Set down every line of the records below exactly as they appear, but leave out the pictures.

[Chart comprehension data]
━━━━━━━━━━━━━━━━

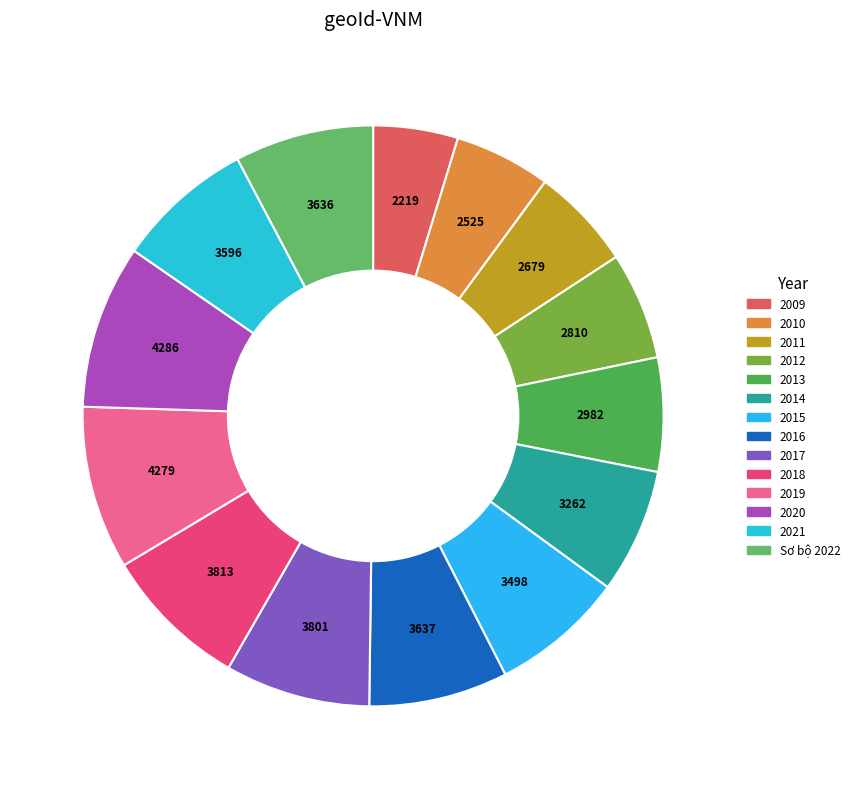

Is it true that 2016 is 8% of the pie?

True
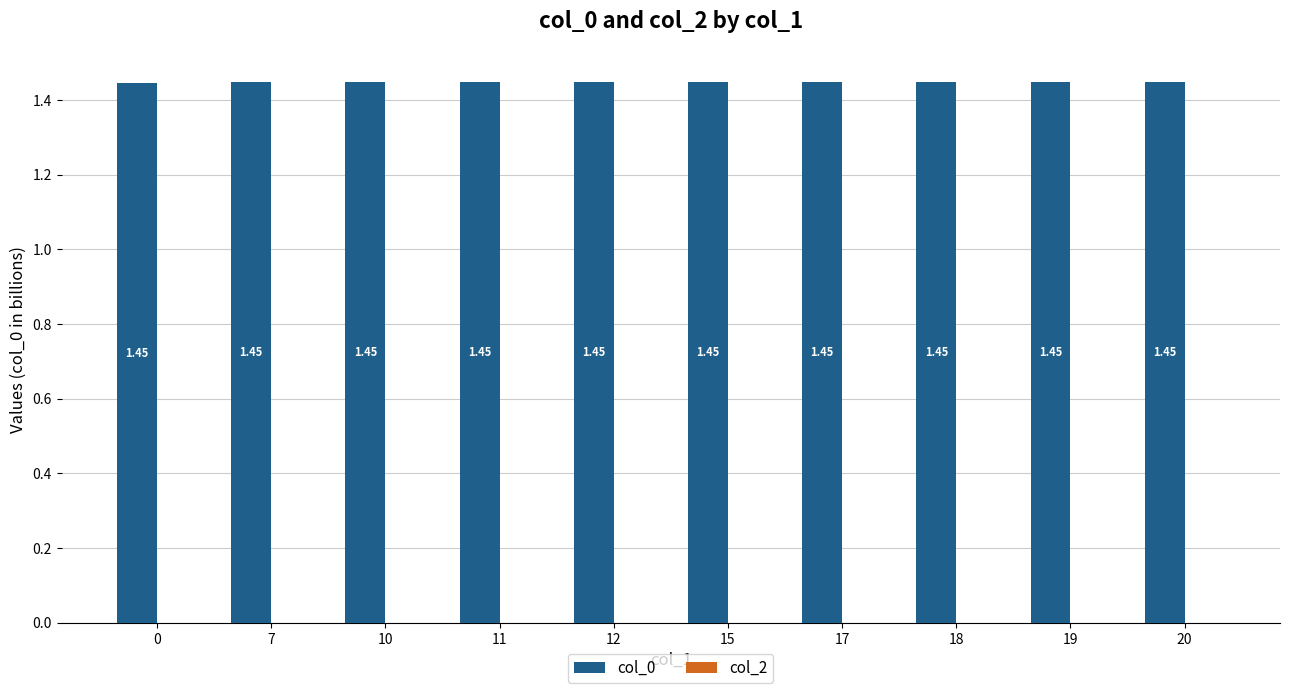

What is the ratio of the value at 19 to the value at 18?

1.0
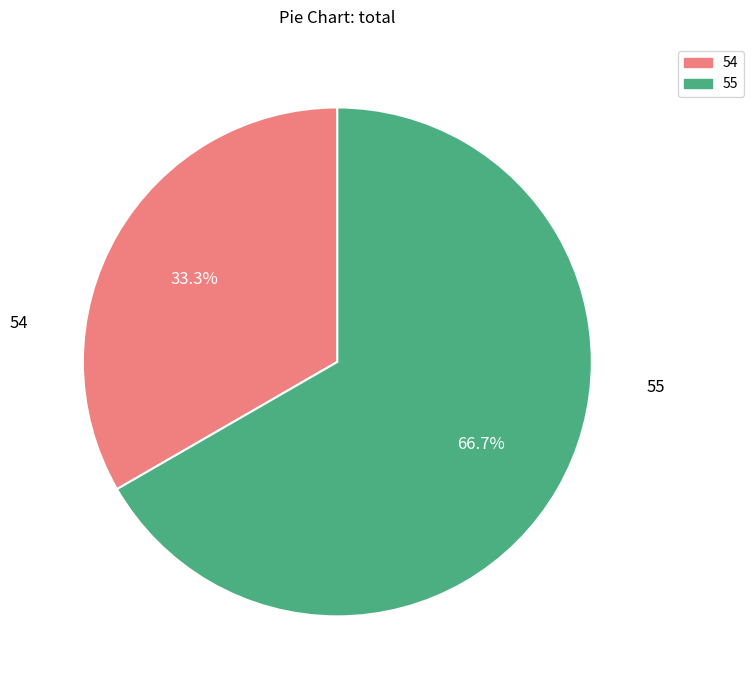

Is there a majority slice in this chart?

Yes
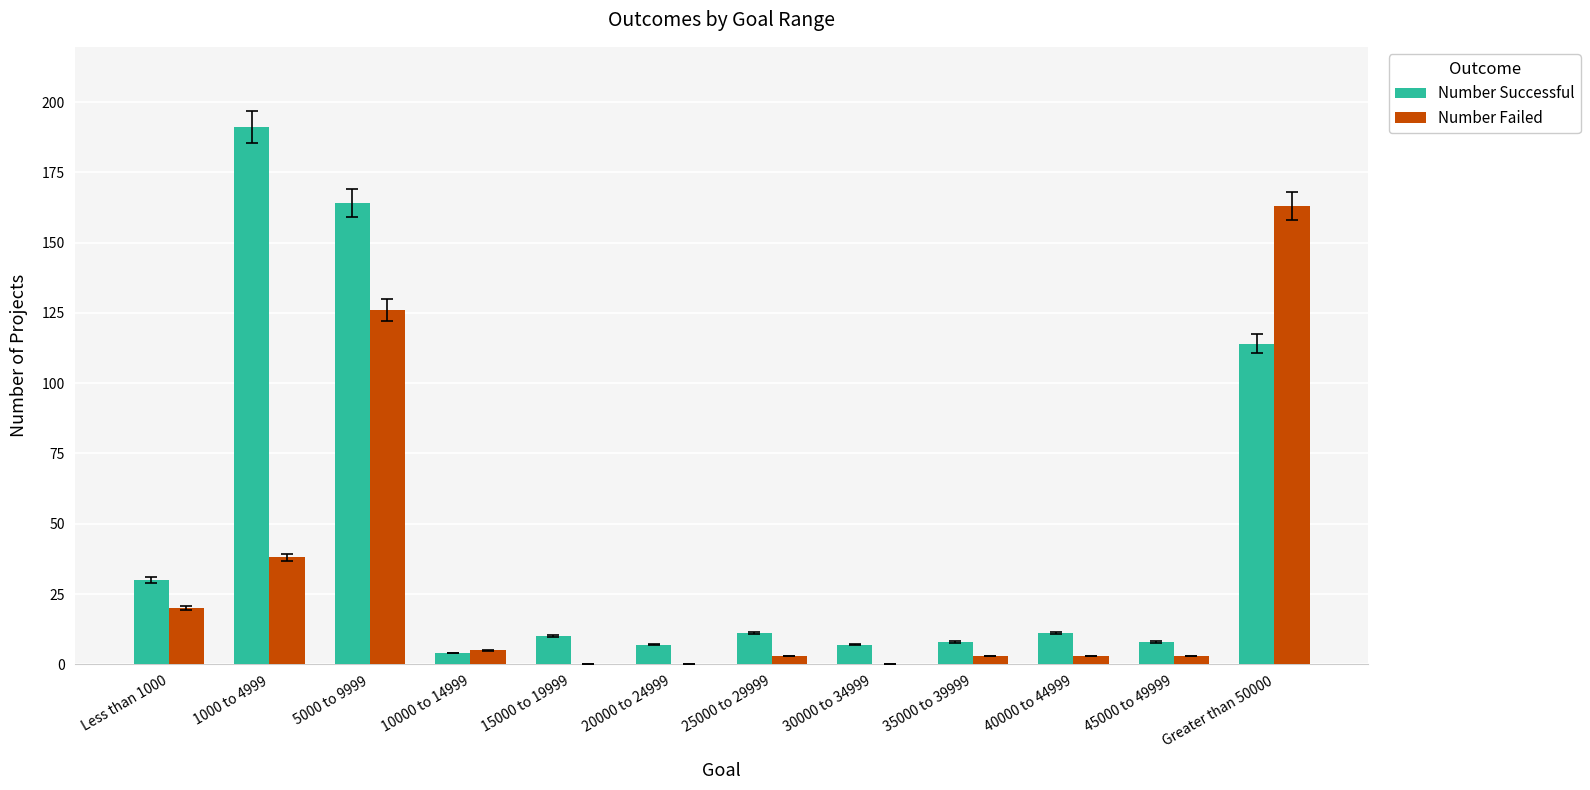

Reading left to right, transcribe all the data shown in this chart.

Number Successful: Less than 1000=30	1000 to 4999=191	5000 to 9999=164	10000 to 14999=4	15000 to 19999=10	20000 to 24999=7	25000 to 29999=11	30000 to 34999=7	35000 to 39999=8	40000 to 44999=11	45000 to 49999=8	Greater than 50000=114
Number Failed: Less than 1000=20	1000 to 4999=38	5000 to 9999=126	10000 to 14999=5	15000 to 19999=0	20000 to 24999=0	25000 to 29999=3	30000 to 34999=0	35000 to 39999=3	40000 to 44999=3	45000 to 49999=3	Greater than 50000=163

━━━━━━━━━━━━━━━━

§ Solution
Is it true that 2016 is 8% of the pie?

True

What is the ratio of the value at 19 to the value at 18?

1.0

Is there a majority slice in this chart?

Yes

Reading left to right, transcribe all the data shown in this chart.

Number Successful: Less than 1000=30	1000 to 4999=191	5000 to 9999=164	10000 to 14999=4	15000 to 19999=10	20000 to 24999=7	25000 to 29999=11	30000 to 34999=7	35000 to 39999=8	40000 to 44999=11	45000 to 49999=8	Greater than 50000=114
Number Failed: Less than 1000=20	1000 to 4999=38	5000 to 9999=126	10000 to 14999=5	15000 to 19999=0	20000 to 24999=0	25000 to 29999=3	30000 to 34999=0	35000 to 39999=3	40000 to 44999=3	45000 to 49999=3	Greater than 50000=163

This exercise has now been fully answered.